A new cryptocurrency is getting ready for a shot at the moon like Dogecoin, Bitcoin and Ethereum. But is it really primed for prominent success?
Launched in March 2021 and having racked up more than one million users already, SafeMoon is a blockchain-based cryptocurrency similar to Dogecoin, Bitcoin and Ethereum, but with a few key differences.
The founders noted some key issues with many digital currencies that they wanted to fix, such as price volatility. To discourage day-trading, which sometimes causes great price fluctuations, SafeMoon will reward long-term holders by imposing a fee of 10% on each sale. Half of these fees will be distributed to existing coin owners, in the form of a dividend paid in additional coins.
While it is still very unclear what SafeMoon will allows investors to do, the selling fee discourages people from selling. You are simply paid extra to hold.

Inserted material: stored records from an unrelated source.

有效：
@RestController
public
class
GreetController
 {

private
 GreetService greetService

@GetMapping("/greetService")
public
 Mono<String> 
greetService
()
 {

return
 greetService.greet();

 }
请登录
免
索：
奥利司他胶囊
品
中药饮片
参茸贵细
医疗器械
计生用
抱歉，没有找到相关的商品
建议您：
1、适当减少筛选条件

The goal here is to prevent the larger dips when whales decide to sell their tokens later in the game, which keeps the price from fluctuating as much,” SafeMoon explained in a company whitepaper. Whales is the phrase for large holders of a coin.
Additionally, the company decided to opt for manual burns instead of continuous burning, i.e. burning being the destruction of coins to add scarcity and thus value to the currency. SafeMoon believes that manual burning will give them more control of the coin’s supply and price.
According to CoinMarketCap, the SafeMoon Coin is worth $0.000005084 as of this writing, up from its $0.0000000010 launch value. Its current market cap has fluctuated between just under $3 billion and nearly $4 billion.
Of course, these numbers are far from making it one of the top cryptocurrencies like Dogecoin — it is #202 in the top cryptocurrencies ranking as I write this — but it is already attracting a lot of attention, as it is relatively inexpensive and offers a new function to reward holding. Remember, even our favourite dog currency started off at a small price before shooting for the moon.
Who is behind SafeMoon?
We know little about the creators of SafeMoon, except that there are six leaders. The CEO is a man named John Karony who used to be an analyst for the U.S. Department of Defense. SafeMoon’s CTO, Thomas Smith, has spent the last two years working with multiple blockchain and DeFi organizations. The COO, Jack Haines-Davies, has only listed company names on his LinkedIn profile, though none of them seem to have a website explaining their purpose.
What is next for SafeMoon?
The project laid out a roadmap for the year. The first quarter let SafeMoon double the size of its team and start working on a marketing campaign. The next steps in the plan are the development of an app — though it is still unclear for what purpose aside from facilitating SafeMoon trading — a wallet and some games.
SafeMoon is also looking to be listed on major cryptocurrency exchanges like Binance. Additionally, they would like to build their own exchange – where they would offer NFTs –, keep expanding their teams and open offices on the old continent. The last half of the year will be dedicated to finish the SafeMoon exchange and open an office in Africa.
Critics of the SafeMoon project
The project does have its critics, though. For example, SafeMoon owns more than 50% of the liquidity and refuses to fix it. What is preventing them from selling everything and creating a rug pull, making it impossible for other traders to sell? All funds would be lost, and we would only be witness to an exit scam.
SafeMoon has also been compared to Bitconnect, which turned out to be nothing but a Ponzi Scheme, where any profits made in the future would be based on someone paying more for the token than you did further down the line. This would mean that early adopters would be the main beneficiary of the system, leaving only the scraps for late joiners. As cryptocurrency investor and influencer Lark Davis said: “Remember, just because you make money off of a Ponzi does not change the fact that it is a Ponzi.”